Photojournalism in Austria. A Cultural History
Photojournalism in Austria. A Cultural History
Disciplines
Other Humanities (30%); History, Archaeology (40%); Media and Communication Sciences (30%)
Keywords
-
Photojournalism,
Press Photography,
Cultural History,
Visual History,
Austria
This publication with its focus on media- and cultural history investigates the early days of Austrian press photography. Positioned at the interface between the histories of media, culture, photography and art, the book examines the genesis of popular pictures as printed in mass newspapers between 1890 and 1945. While Austria`s cultural history has thus far relied mainly on written source materials and documents of high culture, the present publication aims to reinforce visual history, conceding popular culture a central role. By 1900 the illustrated press had already created a new type of photographic public sphere that varied significantly from the public sphere of high-culture daily press. Research has so far mainly seen the interwar period as the heyday of press photography, while press photography had in fact already undergone a process of professionalisation in the first decade after the fin de siècle.

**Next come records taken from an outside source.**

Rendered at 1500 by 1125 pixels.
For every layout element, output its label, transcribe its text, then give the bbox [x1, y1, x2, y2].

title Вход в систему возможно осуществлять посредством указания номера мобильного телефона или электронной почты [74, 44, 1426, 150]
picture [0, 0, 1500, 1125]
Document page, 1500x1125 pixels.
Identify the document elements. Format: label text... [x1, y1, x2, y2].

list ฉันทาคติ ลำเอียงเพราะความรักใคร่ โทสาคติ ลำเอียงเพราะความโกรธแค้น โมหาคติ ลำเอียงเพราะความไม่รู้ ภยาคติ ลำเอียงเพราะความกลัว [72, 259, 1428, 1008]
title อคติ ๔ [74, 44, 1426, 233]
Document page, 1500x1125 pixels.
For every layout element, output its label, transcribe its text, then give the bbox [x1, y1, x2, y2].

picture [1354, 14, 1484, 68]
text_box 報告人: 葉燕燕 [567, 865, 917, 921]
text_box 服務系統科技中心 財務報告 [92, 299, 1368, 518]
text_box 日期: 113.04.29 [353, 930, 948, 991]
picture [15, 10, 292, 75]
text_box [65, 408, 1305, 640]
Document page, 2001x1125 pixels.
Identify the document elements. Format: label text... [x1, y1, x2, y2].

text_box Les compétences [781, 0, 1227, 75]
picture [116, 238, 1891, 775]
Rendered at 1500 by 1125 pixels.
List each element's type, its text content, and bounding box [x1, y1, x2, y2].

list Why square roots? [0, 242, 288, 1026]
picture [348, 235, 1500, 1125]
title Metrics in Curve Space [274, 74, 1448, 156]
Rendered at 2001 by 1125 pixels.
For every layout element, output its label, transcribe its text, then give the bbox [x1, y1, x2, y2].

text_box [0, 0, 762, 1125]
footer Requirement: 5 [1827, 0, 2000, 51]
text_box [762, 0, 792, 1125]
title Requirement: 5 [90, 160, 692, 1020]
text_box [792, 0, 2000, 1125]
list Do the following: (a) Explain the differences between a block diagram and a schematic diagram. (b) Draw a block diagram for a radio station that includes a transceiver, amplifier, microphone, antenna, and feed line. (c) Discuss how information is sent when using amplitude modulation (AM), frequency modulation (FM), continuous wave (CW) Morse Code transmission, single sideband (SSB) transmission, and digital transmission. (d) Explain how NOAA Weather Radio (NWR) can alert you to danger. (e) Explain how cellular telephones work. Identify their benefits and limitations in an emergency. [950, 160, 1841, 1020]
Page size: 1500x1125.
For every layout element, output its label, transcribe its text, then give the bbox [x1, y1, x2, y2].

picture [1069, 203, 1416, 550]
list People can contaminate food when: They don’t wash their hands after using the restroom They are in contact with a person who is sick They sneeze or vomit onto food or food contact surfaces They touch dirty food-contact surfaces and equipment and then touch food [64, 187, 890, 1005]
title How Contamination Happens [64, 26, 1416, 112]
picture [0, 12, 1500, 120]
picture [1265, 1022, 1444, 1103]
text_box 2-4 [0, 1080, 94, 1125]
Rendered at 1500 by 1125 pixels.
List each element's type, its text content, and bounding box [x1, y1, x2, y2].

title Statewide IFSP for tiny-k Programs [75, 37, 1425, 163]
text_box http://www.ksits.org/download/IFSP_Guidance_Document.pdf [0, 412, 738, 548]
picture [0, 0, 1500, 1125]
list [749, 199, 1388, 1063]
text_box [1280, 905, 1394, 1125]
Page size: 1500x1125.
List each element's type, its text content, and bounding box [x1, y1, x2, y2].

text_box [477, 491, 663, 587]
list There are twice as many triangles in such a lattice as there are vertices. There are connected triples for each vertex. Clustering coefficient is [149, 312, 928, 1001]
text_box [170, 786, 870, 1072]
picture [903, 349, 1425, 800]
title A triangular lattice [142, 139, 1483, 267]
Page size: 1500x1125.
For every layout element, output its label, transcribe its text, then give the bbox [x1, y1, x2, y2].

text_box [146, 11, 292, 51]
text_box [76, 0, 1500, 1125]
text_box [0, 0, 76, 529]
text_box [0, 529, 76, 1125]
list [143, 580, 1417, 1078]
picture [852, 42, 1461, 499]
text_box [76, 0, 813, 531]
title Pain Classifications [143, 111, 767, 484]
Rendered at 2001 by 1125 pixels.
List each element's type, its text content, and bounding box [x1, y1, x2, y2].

Within a few years, the photograph had replaced the hand-drawn illustration as a news medium. By the First World War, photographic coverage had widely come out on top, with the photo-illustrated newspaper remaining the undisputed illustrated mass medium throughout the Interbellum. It was only after the Second World War that it gradually found a rival in television. Surprisingly, press photography research has long used the base product (i.e. paper prints or negatives) as its primary source material, rather than the end product (i.e. photographs actually printed in newspapers and magazines). The present study examines press photography as part of a complex media fabric, analysing the photographers` methods, the way the press used and arranged the pictures, but also the economic, political and ideological environments of the newspapers and the changing technical and commercial conditions for photographic printing. Future analyses of Austria`s photographic history will need to take into account the present findings: many images analysed in the project were taken by press photographers previously unknown to photo-historical research. Their biographic data form part of the present monograph, which is the result of a FWF Austrian Science Fund research project.